Berkembangnya keanekaragaman sub-sektor itu sudah barang tentu akan membuka sangat banyak lapangan pekerjaan. Mata rantai hilirisasi SDA akan menghadirkan manfaat berlipat ganda, karena dimulai dengan proses pengadaan bahan baku untuk kemudian diolah industri manufaktur menjadi barang jadi dengan nilai tambah yang tinggi. Kalau mata rantai hilirisasi terwujud di sektor pertambangan, pertanian, perkebunan hingga sektor perikanan, akan terbuka puluhan juta lapangan kerja.

Benar bahwa hilirisasi potensi SDA masih terkendala oleh aspek ketrampilan angkatan kerja dalam negeri yang saat ini belum memadai. Tetapi, fakta ini tidak boleh dijadikan alasan untuk menunda program hilirisasi. Untuk memulai hilirisasi, membangun kemitraan dengan modal asing  untuk alih teknologi jangan juga diharamkan.

Di saat yang sama,  sektor pendidikan nasional pun didorong untuk segera memberi tanggapan. Ketika negara-bangsa mulai melakukan percepatan transformasi ekonomi dengan program hilirisasi SDA, sektor pendidikan tentu tahu keahlian apa saja yang paling dibutuhkan. Jangan ragu untuk melakukan penyesuaian kurikulum demi menghasilkan angkatan kerja yang berkeahlian sesuai kebutuhan.

Momentum percepatan transformasi ekonomi dengan hilirisasi SDA jangan disia-siakan lagi. Kekayaan SDA Indonesia berlimpah. Dari emas, tembaga, bauksit, nikel, timah, batu bara hingga kelapa sawit, karet, kelapa, kopi, kakao, teh dan rempah-rempah lainnya. Harus tumbuh keberanian dan kemauan mengelola dan mengolah SDA dengan penuh kebijaksanaan untuk sebesar-besarnya kesejahteraan dan kemakmuran rakyat.

Potensi kandungan timah Indonesia dicatat sebagai terbesar kedua di dunia, mencapai 800 ribu ton. Tahun 2021, produksi timah Indonesia mencapai 71 ribu ton. SDA bauksit mencapai 6,6 miliar ton bijih dan 1,1 miliar ton logam, menjadi yang terbesar keenam di dunia. Potensi cadangan bauksi diperkirakan 3,2 miliar ton bijih dan 520 juta ton logam.

Tentang emas, catatan tahun 2022 menyebutkan Indonesia memiliki cadangan emas 2.600 metrik ton dan berada di urutan enam dunia.  Tahun ini, produksi emas Indonesia tercatat 70 ton. Sementara itu, potensi kadungan tembaga dicatat sebagai terbesar ketujuh. Per 2022, Indonesia memiliki kapasitas produksi tembaga sebesar 920 ribu ton. Belum lagi batu bara termal/lignit yang pada 2022 total produksinya mencapai 615 juta ton, digunakan untuk pembangkit listrik.

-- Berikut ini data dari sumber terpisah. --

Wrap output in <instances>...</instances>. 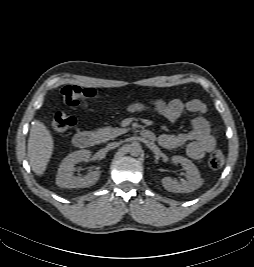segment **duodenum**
I'll use <instances>...</instances> for the list:
<instances>
[{"label":"duodenum","instance_id":"410a0bca","mask_svg":"<svg viewBox=\"0 0 254 267\" xmlns=\"http://www.w3.org/2000/svg\"><path fill=\"white\" fill-rule=\"evenodd\" d=\"M141 136L149 141L155 139V135L150 130L146 129L141 131ZM73 141L79 148H90L96 144L97 138L95 134L90 131H80L74 135Z\"/></svg>","mask_w":254,"mask_h":267}]
</instances>
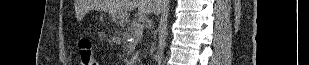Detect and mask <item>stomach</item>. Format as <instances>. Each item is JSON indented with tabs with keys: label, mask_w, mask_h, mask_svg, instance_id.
Returning a JSON list of instances; mask_svg holds the SVG:
<instances>
[{
	"label": "stomach",
	"mask_w": 309,
	"mask_h": 65,
	"mask_svg": "<svg viewBox=\"0 0 309 65\" xmlns=\"http://www.w3.org/2000/svg\"><path fill=\"white\" fill-rule=\"evenodd\" d=\"M112 18L118 24H125L128 21V15L125 12H114Z\"/></svg>",
	"instance_id": "obj_1"
}]
</instances>
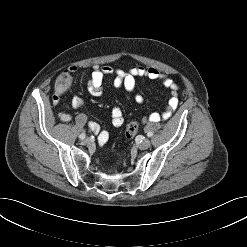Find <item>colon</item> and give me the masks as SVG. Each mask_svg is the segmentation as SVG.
Instances as JSON below:
<instances>
[{"mask_svg": "<svg viewBox=\"0 0 247 247\" xmlns=\"http://www.w3.org/2000/svg\"><path fill=\"white\" fill-rule=\"evenodd\" d=\"M69 84V77L66 74L61 75L57 82H56V88L59 93H62L66 90L67 86ZM139 129V122L132 121L127 124L126 126V136L128 138H133L137 131Z\"/></svg>", "mask_w": 247, "mask_h": 247, "instance_id": "colon-1", "label": "colon"}]
</instances>
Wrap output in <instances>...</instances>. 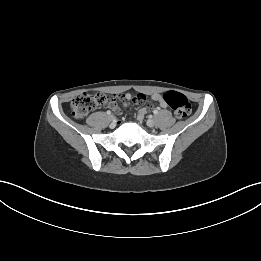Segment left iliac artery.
I'll use <instances>...</instances> for the list:
<instances>
[{"instance_id": "obj_1", "label": "left iliac artery", "mask_w": 261, "mask_h": 261, "mask_svg": "<svg viewBox=\"0 0 261 261\" xmlns=\"http://www.w3.org/2000/svg\"><path fill=\"white\" fill-rule=\"evenodd\" d=\"M153 113L156 115V114H158V109H155L154 111H153Z\"/></svg>"}]
</instances>
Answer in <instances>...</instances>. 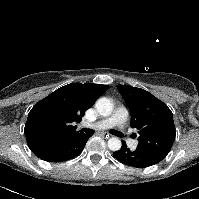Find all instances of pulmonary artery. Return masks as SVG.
Instances as JSON below:
<instances>
[{"instance_id":"e3ab8cb5","label":"pulmonary artery","mask_w":199,"mask_h":199,"mask_svg":"<svg viewBox=\"0 0 199 199\" xmlns=\"http://www.w3.org/2000/svg\"><path fill=\"white\" fill-rule=\"evenodd\" d=\"M128 118V111L124 106H119L114 109L113 114L105 118L101 121H98L94 124H88L89 127L91 128H111V127H117L118 130L123 133L124 135L127 134L125 130V125L126 121ZM128 145L132 148L135 149L137 146V142L132 140V139H126Z\"/></svg>"}]
</instances>
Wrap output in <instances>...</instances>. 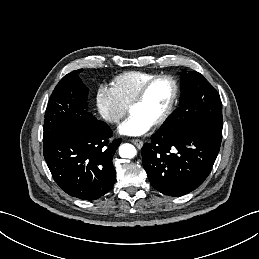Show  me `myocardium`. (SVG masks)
Here are the masks:
<instances>
[{
  "mask_svg": "<svg viewBox=\"0 0 259 259\" xmlns=\"http://www.w3.org/2000/svg\"><path fill=\"white\" fill-rule=\"evenodd\" d=\"M158 80H167L171 83L172 96H171V99L169 101V104H168L166 110L160 116V118L152 124V127L161 126L162 124H164L166 122V120L172 114L176 101H177V98H178V93H179L178 83H177L176 79L173 76L168 75V74L155 75L154 77H152L151 79H149L147 82H145L142 85V87L139 89V91L136 93V95L134 96V98L132 99V101L129 104V109L131 110V108L134 105L138 104L141 100H143V98L145 97L150 86Z\"/></svg>",
  "mask_w": 259,
  "mask_h": 259,
  "instance_id": "myocardium-1",
  "label": "myocardium"
}]
</instances>
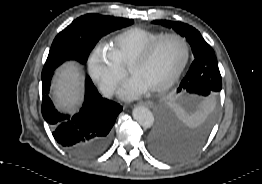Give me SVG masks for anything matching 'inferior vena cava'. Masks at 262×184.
<instances>
[{"mask_svg": "<svg viewBox=\"0 0 262 184\" xmlns=\"http://www.w3.org/2000/svg\"><path fill=\"white\" fill-rule=\"evenodd\" d=\"M115 90V86L112 84H107V85H103L101 86V92L105 97H109L111 95H113Z\"/></svg>", "mask_w": 262, "mask_h": 184, "instance_id": "1", "label": "inferior vena cava"}]
</instances>
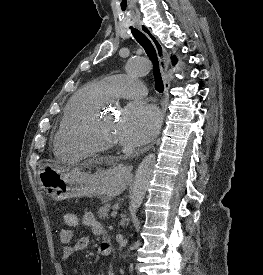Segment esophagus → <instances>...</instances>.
I'll return each mask as SVG.
<instances>
[{"label": "esophagus", "mask_w": 263, "mask_h": 275, "mask_svg": "<svg viewBox=\"0 0 263 275\" xmlns=\"http://www.w3.org/2000/svg\"><path fill=\"white\" fill-rule=\"evenodd\" d=\"M138 28L152 42V44L156 50L158 60H159L160 71H161L163 83H164V99L162 101V122H163V118L165 116L166 109H167L168 98H169V89H170V76L168 73L169 57H168L167 51L164 48V46L161 44V42L158 40V38L152 33V31L145 24H139ZM154 144H155V140H153L152 143H150L147 147H145L144 150L145 151L149 150ZM124 168L127 171L132 170L131 165L125 166Z\"/></svg>", "instance_id": "34e87169"}]
</instances>
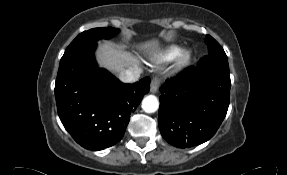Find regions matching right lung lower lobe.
Here are the masks:
<instances>
[{
	"label": "right lung lower lobe",
	"instance_id": "right-lung-lower-lobe-1",
	"mask_svg": "<svg viewBox=\"0 0 287 175\" xmlns=\"http://www.w3.org/2000/svg\"><path fill=\"white\" fill-rule=\"evenodd\" d=\"M96 43L62 57L55 83L59 118L65 129L82 147L102 150L120 141L143 96L150 78L124 84L98 68Z\"/></svg>",
	"mask_w": 287,
	"mask_h": 175
}]
</instances>
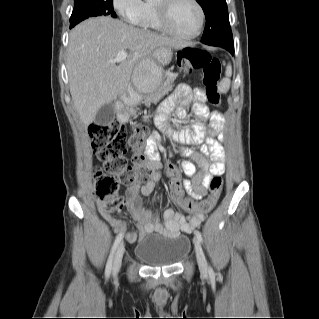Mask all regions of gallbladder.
<instances>
[{
	"label": "gallbladder",
	"instance_id": "bac80fb5",
	"mask_svg": "<svg viewBox=\"0 0 319 319\" xmlns=\"http://www.w3.org/2000/svg\"><path fill=\"white\" fill-rule=\"evenodd\" d=\"M115 118L114 103L103 105L96 113L95 123L98 125H106L111 123Z\"/></svg>",
	"mask_w": 319,
	"mask_h": 319
}]
</instances>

Di sektor perkebunan, Indonesia berada di urutan pertama sebagai penghasil kelapa sawit terbesar di dunia, dengan luas areal perkebunannya mencapai 16,38 juta hektar, terbentang dari Sumatera, Kalimantan, Papua, Sulawesi hingga pulau Jawa. Per 2022, Indonesia tercatat memproduksi 48,24 juta ton CPO per tahun, ekivalen 55 persen dari total produksi dunia. Bersama karet, kelapa, kopi, kakao, teh dan rempah-rempah lainnya, potensi nilai ekspor produk perkebunan mencapai ribuan triliun rupiah jika diolah menjadi barang jadi.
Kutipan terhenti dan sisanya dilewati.